Summary
As I see it, the problem that you noticed is a consequence of the fundamental limitations of floating point arithmetic; in particular
- the order of floating-point calculations (in the given case: summation) matters, and
- choosing different algorithms that choose different orders thus may lead to slightly different results when given the exact same inputs – neither result of which should be considered "more correct" than the other.
Why the order of summation matters
Consider the example from the code below, in which we want to sum all elements of an array a
. We will do this in two different orders: sum_1
sums all values from left to right, sum_2
progressively sums all neighboring pairs of values until only one value remains. Mathematically, this should not make a difference, as summation is an associative operation on real numbers. It is not associative on the floating point numbers on a computer, however, as we see from the output of the last line:
import numpy as np
eps_half = np.finfo(float).eps / 2
a = np.asarray([0.5, 0.5, eps_half, eps_half], dtype=float)
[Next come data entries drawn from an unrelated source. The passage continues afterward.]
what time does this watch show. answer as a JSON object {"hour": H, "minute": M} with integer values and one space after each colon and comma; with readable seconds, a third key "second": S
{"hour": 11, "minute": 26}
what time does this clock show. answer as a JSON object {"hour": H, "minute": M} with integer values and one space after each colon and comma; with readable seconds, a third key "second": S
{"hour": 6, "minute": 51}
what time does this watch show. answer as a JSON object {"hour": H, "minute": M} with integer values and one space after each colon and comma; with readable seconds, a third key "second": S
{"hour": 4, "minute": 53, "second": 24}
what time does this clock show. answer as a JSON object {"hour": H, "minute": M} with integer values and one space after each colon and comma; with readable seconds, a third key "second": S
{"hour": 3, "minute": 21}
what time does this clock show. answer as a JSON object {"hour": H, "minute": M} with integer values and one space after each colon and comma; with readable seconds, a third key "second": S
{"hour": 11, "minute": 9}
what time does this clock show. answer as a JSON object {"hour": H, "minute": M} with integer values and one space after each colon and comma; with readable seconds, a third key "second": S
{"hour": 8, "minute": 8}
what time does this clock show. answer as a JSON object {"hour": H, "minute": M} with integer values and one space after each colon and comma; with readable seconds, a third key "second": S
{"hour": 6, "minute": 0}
sum_1 = ((a[0] + a[1]) + a[2]) + a[3]
sum_2 = (a[0] + a[1]) + (a[2] + a[3])
print(sum_1, "versus", sum_2)
# >>> 1.0 versus 1.0000000000000002
What is going on here? Notice the use of eps
, which is defined as the difference between 1.0 and the next smallest representable float larger than 1.0. For the float
type, at least on my system, the value is ca. 2e-16
, i.e. 0.0000000000000002. The definition implies that, if we add a value smaller than eps
to 1.0, the result will still be 1.0!
In the constructed example from above, the latter happens in the calculation for sum_1
but not for sum_2
, as we can see from their calculation steps:
- steps for
sum_1
:
0.5 + 0.5 → 1.0
add a[0] and a[1]: works as expected
1.0 + eps/2 → 1.0
add a[2] to previous sum: eps/2 is too small for the result to be represented as its own float value larger than 1.0, so the sum remains 1.0
1.0 + eps/2 → 1.0
add a[3] to previous sum: same problem as in step 2
- steps for
sum_2
:
0.5 + 0.5 → 1.0
add a[0] and a[1]: works as expected
eps/2 + eps/2 → eps
add a[2] and a[3]: works as expected
1.0 + eps → 1.0000000000000002
add results from steps 1 and 2: works as expected, because eps is large enough for the result to be represented as its own float value larger than 1.0
What this has to do with matrix-vector products
You might ask yourself what your observation has to do with my example from above. Here is what is most likely going on:
For each element in the result vector of a matrix-vector product, as is calculated in your code, essentially we calculate a dot product of two vectors: (1) the corresponding row of the given matrix and (2) the given vector. The dot product, by definition, multiplies the corresponding elements of the given vectors, then sums these intermediate results. Now the only option that may give us different results in calculating a matrix-vector product from identical input values may lie in this summation; or rather, its order, as the last step of each dot product. And here is the thing:
- We see cancellation effects as in my example above with floating point summations all the time; this is not a particular problem of summing 1.0 and
eps
, but a general problem of summing large and small floating point values.
- In array summation, no summation order is "more correct" or "less correct" than any other; in fact, the closeness of the summation result to the "true result" (i.e. to the result calculated with infinite precision) depends on the order of the values in the array. (Some summation orders in general produce more robust results than others, but discussing this would go too far at this point.)
- It is up to the implementation of our matrix-vector multiplication algorithm which summation order to choose, and it might choose differently, e.g. for speed reasons and for different memory layouts of the given data. In your case, you definitively have different memory layouts for your matrix data (C vs Fortran order), so that's what most likely happens: For the C-order array, a different summation order is chosen than for the Fortran-order one, so different cancellation effects happen, leading to (slightly) different results.
What is the impact of all this
I try to summarize some points that should serve as key takeaways:
I admit, I doubt a bit your final conclusion; namely, that the huge errors that you see in sklearn.linear_model.LinearRegression
have the same cause, but maybe it is the result of the aforementioned amplification effects. Maybe you should provide a minimum reproducible example for further investigation there.